O deputado federal cassado Chiquinho Brazão, condenado pelo assassinato da vereadora Marielle Franco, voltou a ser alvo de uma investigação da Polícia Federal (PF). Nesta quinta-feira (9), os agentes deflagraram a Operação Emendatio, que apura um suposto esquema de desvio de recursos provenientes de emendas parlamentares federais.
A operação foi autorizada pelo Supremo Tribunal Federal (STF) e mobilizou cerca de 60 policiais federais para cumprir dois mandados de prisão preventiva e 21 mandados de busca e apreensão, todos no município do Rio de Janeiro. A decisão judicial também determinou o bloqueio de até R$ 100 milhões em bens e valores dos investigados.
Entre os presos estão Raphael da Silva Gonçalves, ex-assessor de Domingos Brazão, e Robson Calixto Fonseca. Domingos Brazão e Robson também foram condenados no processo que investigou o assassinato de Marielle Franco.

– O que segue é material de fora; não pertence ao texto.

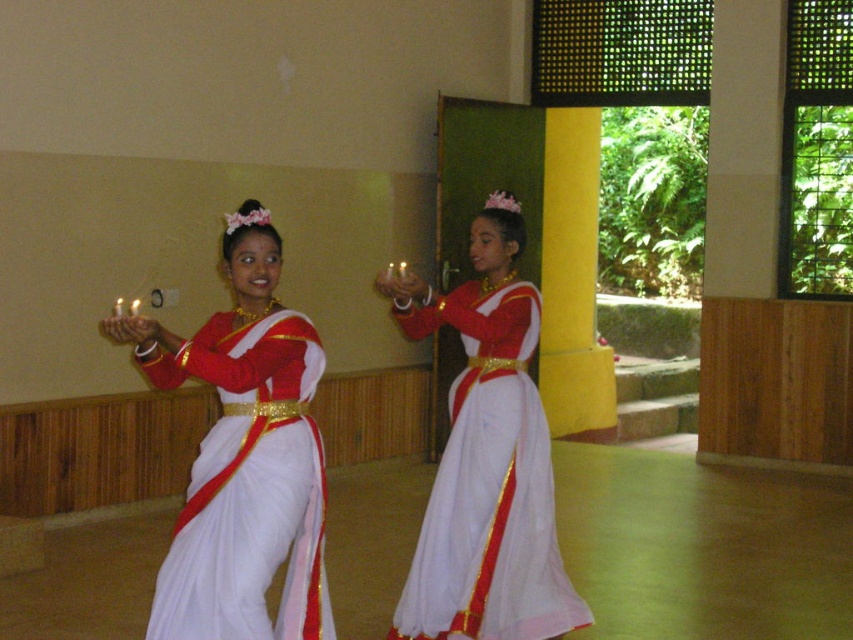
Between white silk saree at center and white satin sari at center, which one has more height?

white satin sari at center

What do you see at coordinates (248, 486) in the screenshot? I see `white silk saree at center` at bounding box center [248, 486].

Is point (224, 337) more distant than point (431, 531)?

No, it is not.

You are a GUI agent. You are given a task and a screenshot of the screen. Output one action in this format:
    pyautogui.click(x=<x>, y=<y>)
    Task: Click on the white silk saree at center
    This screenshot has width=853, height=640.
    Given the screenshot: What is the action you would take?
    pyautogui.click(x=248, y=486)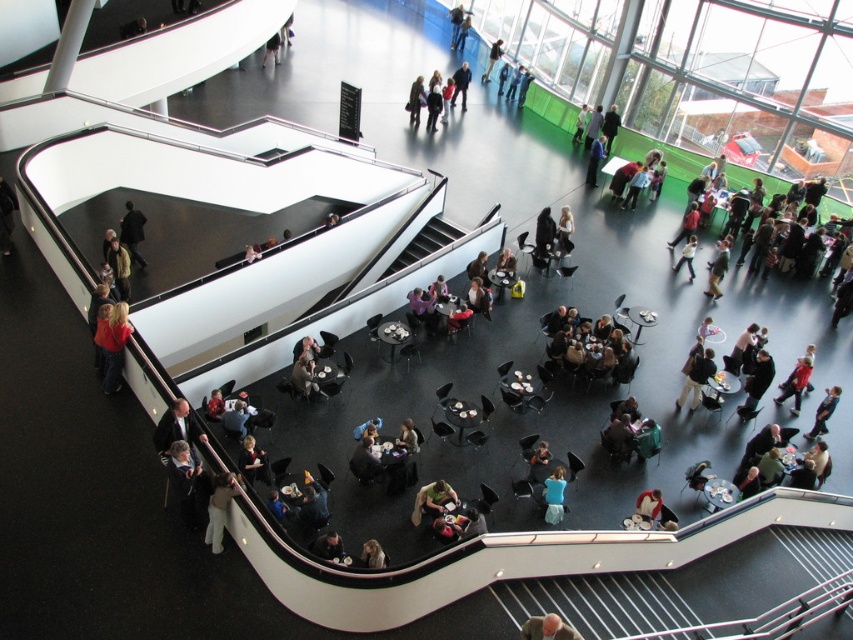
In the scene shown: You are designing a seating arrangement for a small event and need to place two items in the venue. You have a gray hair at lower center and a dark gray jacket at upper left. Based on their sizes, which item requires more space horizontally?

The dark gray jacket at upper left requires more horizontal space since its width is greater than the gray hair at lower center.

You are standing at point (143,218) and want to walk to the exit located at point (526,620). Is the exit in front of you or behind you?

The exit at point (526,620) is in front of you because it is in front of point (143,218) where you are standing.

You are standing at the entrance of the venue and see the dark gray jacket at upper left and the light brown leather jacket at center. Which jacket is positioned more to the left side of the venue?

The dark gray jacket at upper left is positioned more to the left side of the venue because it is to the left of the light brown leather jacket at center.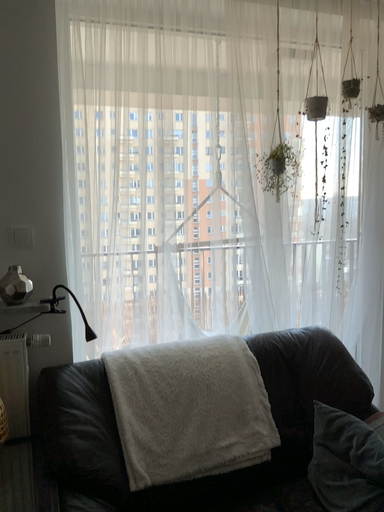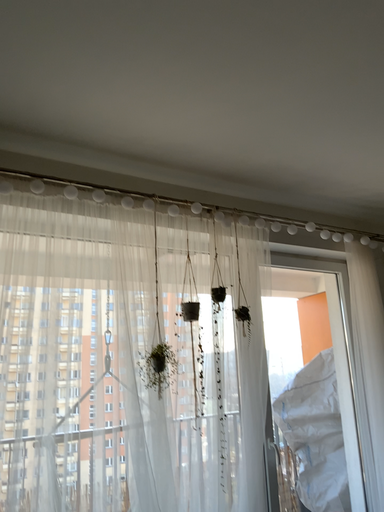
Question: How did the camera likely rotate when shooting the video?

Choices:
 (A) rotated downward
 (B) rotated upward

Answer: (B)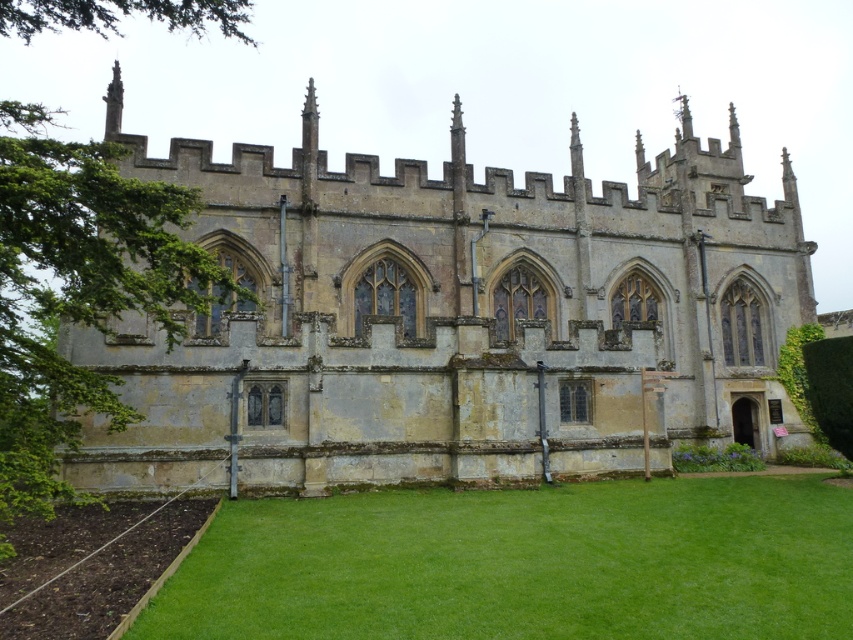
Question: Which object is farther from the camera taking this photo?

Choices:
 (A) green grass at lower center
 (B) stone church at center

Answer: (B)

Question: Is stone church at center to the left of green grass at lower center from the viewer's perspective?

Choices:
 (A) yes
 (B) no

Answer: (B)

Question: Which point is farther to the camera?

Choices:
 (A) (567, 243)
 (B) (247, 513)

Answer: (A)

Question: Is stone church at center above green grass at lower center?

Choices:
 (A) no
 (B) yes

Answer: (B)

Question: Which object is farther from the camera taking this photo?

Choices:
 (A) green grass at lower center
 (B) stone church at center

Answer: (B)

Question: Can you confirm if stone church at center is wider than green grass at lower center?

Choices:
 (A) no
 (B) yes

Answer: (B)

De acordo com a Polícia Federal, a investigação aponta que verbas oriundas de emendas parlamentares eram direcionadas a organizações da sociedade civil (OSCs) que mantinham contratos com órgãos da administração pública federal. Parte desses recursos, segundo os investigadores, teria sido desviada por meio de empresas de fachada, pessoas interpostas e pagamentos considerados irregulares.
Ainda conforme a PF, também há indícios de superfaturamento de contratos, combinação entre empresas participantes de processos de cotação de preços e possível execução parcial ou inexistente de serviços contratados.
As diligências têm como objetivo ampliar a produção de provas, identificar outros possíveis envolvidos, rastrear o destino dos recursos públicos e recuperar valores que possam ter sido desviados.
Os investigados poderão responder por crimes como peculato, lavagem de dinheiro e organização criminosa.
Chiquinho Brazão teve o mandato de deputado federal cassado pela Câmara dos Deputados, em abril de 2025, em razão de sua condenação no caso que apurou o assassinato da vereadora Marielle Franco.